The infant's father allegedly sustained injuries on July 26, 2007 as a result of an assault and robbery while in an elevator on defendant's premises; the infant allegedly sustained post-traumatic stress disorder as a result of witnessing the assault on his father; and the infant's mother allegedly sustained damages as a result of losing the infant's services and incurring medical expenses on his behalf. After the father served a timely notice of claim on October 23, 2007, and after a complaint was filed on or about September 5, 2008 naming the infant and the mother as well as the father as plaintiffs, the infant and mother moved in late January 2009 for leave to serve a late notice of claim. According to the mother, the infant's injuries did not begin to manifest until January 2008 and were not diagnosed until March 2008. It also appears that on January 30, 2008, the father testified at his General Municipal Law § 50-h hearing that the child was with him on the elevator; on July 24, 2008, prior to the September 2008 filing of the complaint, the mother served a notice of claim on behalf of the infant and herself alleging the child's injury and her damages but, concerned that the notice was defective, replaced it with a substantively identical notice of claim served on September 12, 2008, immediately after the filing of the complaint; and a section 50-h hearing was held for the mother on October 27, 2008, at which she gave detailed testimony regarding the infant's claims.
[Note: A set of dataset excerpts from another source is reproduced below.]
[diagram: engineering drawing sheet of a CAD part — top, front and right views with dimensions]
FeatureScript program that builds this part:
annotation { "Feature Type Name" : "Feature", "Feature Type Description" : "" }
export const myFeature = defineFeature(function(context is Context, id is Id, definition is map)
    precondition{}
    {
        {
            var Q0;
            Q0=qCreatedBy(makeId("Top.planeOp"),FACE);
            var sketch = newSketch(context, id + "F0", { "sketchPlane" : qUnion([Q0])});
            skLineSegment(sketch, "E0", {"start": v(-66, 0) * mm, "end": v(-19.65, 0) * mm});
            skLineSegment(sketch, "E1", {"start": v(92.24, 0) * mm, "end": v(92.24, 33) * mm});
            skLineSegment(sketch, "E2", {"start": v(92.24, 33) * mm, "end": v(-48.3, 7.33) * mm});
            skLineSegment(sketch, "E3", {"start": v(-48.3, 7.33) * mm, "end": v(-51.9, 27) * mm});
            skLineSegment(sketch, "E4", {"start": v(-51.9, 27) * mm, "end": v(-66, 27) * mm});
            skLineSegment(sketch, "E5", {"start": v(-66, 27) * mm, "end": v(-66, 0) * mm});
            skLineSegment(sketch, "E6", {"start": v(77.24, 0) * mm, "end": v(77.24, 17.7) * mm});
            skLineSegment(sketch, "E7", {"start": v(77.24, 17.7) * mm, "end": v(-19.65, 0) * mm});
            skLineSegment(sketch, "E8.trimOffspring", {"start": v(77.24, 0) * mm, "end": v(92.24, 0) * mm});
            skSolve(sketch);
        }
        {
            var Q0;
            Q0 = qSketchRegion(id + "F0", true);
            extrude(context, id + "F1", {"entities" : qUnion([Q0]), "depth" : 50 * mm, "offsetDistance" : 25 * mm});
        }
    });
The order on appeal deemed the September 12, 2008 notice of claim timely served nunc pro tunc.
Leave to serve the September 12, 2008 notice of claim was properly granted even assuming that the alleged post-90-day first manifestation of illness and subsequent diagnosis of PTSD do not excuse the subsequent 10- to 12-month delay in moving for leave, and that this subsequent delay was not, in any "factually demonstr[able] way" (Williams v Nassau county Med. Ctr., 6 NY3d 531, 538 ), caused by infancy. Indeed, we would grant leave even if the infant's injuries had immediately manifested themselves. It would be " unfair and unjust' to deprive the infant of a remedy based on [his] mother's ignorance of the law" (Pearson v New York City Health & Hosps. Corp., 43 AD3d 92, 94 , affd 10 NY3d 852 ), where the father's timely notice of claim gave defendant actual knowledge of the essential facts constituting the infant's and mother's claims of negligent maintenance of building security (see Heredia v City of New York, 141 AD2d 473 ), defendant had actual notice of the infant's and mother's claims of injuries and damages within a reasonable time after the 90-day period (see Weiss v City of New York, 237 AD2d 212, 213  [late notice of claim served without leave provided City with actual knowledge of essential facts]; Pearson, 43 AD3d at 94 [same]), and defendant fails to explain why, as it claims, the delay has prejudiced its ability to investigate the infant's medical history (see Heredia, 141 AD2d 473, supra).
THIS CONSTITUTES THE DECISION AND ORDER OF THE SUPREME COURT, APPELLATE DIVISION, FIRST DEPARTMENT.